YOUR INSTRUCTIONS >> Go through the data below and copy each line where the word "générales" occurs.

MATERIAL SUPPLIED >>
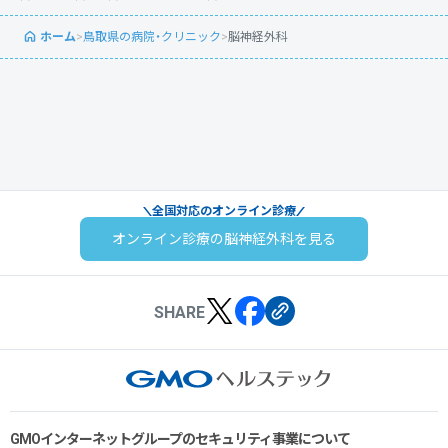
ホーム
>
鳥取県の病院・クリニック
>
脳神経外科
全国対応のオンライン診療
オンライン診療の脳神経外科を見る
SHARE
GMOインターネットグループのセキュリティ事業について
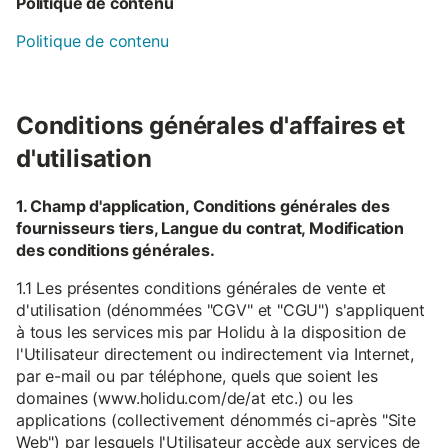
Politique de contenu
Politique de contenu
Conditions générales d'affaires et
d'utilisation
1. Champ d'application, Conditions générales des
fournisseurs tiers, Langue du contrat, Modification
des conditions générales.
1.1 Les présentes conditions générales de vente et
d'utilisation (dénommées "CGV" et "CGU") s'appliquent
à tous les services mis par Holidu à la disposition de
l'Utilisateur directement ou indirectement via Internet,
par e-mail ou par téléphone, quels que soient les
domaines (www.holidu.com/de/at etc.) ou les
applications (collectivement dénommés ci-après "Site
Web") par lesquels l'Utilisateur accède aux services de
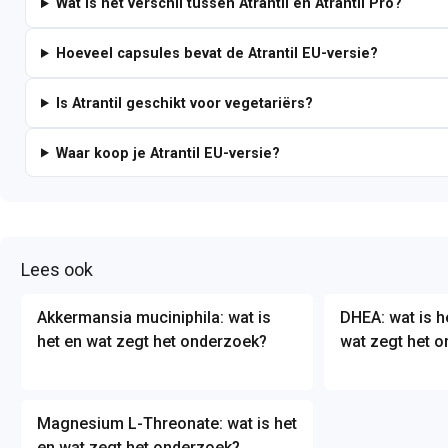
Wat is het verschil tussen Atrantil en Atrantil Pro?
Hoeveel capsules bevat de Atrantil EU-versie?
Is Atrantil geschikt voor vegetariërs?
Waar koop je Atrantil EU-versie?
Lees ook
Akkermansia muciniphila: wat is
DHEA: wat is h
het en wat zegt het onderzoek?
wat zegt het 
Magnesium L-Threonate: wat is het
en wat zegt het onderzoek?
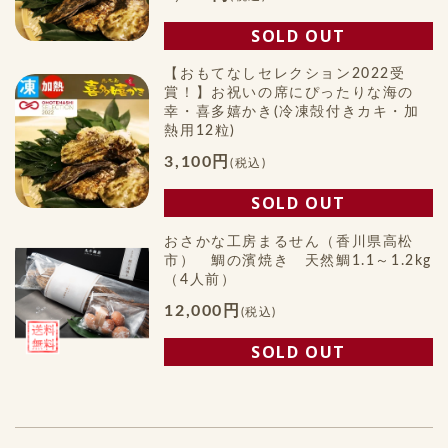
SOLD OUT
【おもてなしセレクション2022受
賞！】お祝いの席にぴったりな海の
幸・喜多嬉かき(冷凍殻付きカキ・加
熱用12粒)
3,100円
(税込)
SOLD OUT
おさかな工房まるせん（香川県高松
市） 鯛の濱焼き 天然鯛1.1～1.2kg
（4人前）
12,000円
(税込)
SOLD OUT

ANSWER BOX >>
Conditions générales d'affaires et
1. Champ d'application, Conditions générales des
des conditions générales.
1.1 Les présentes conditions générales de vente et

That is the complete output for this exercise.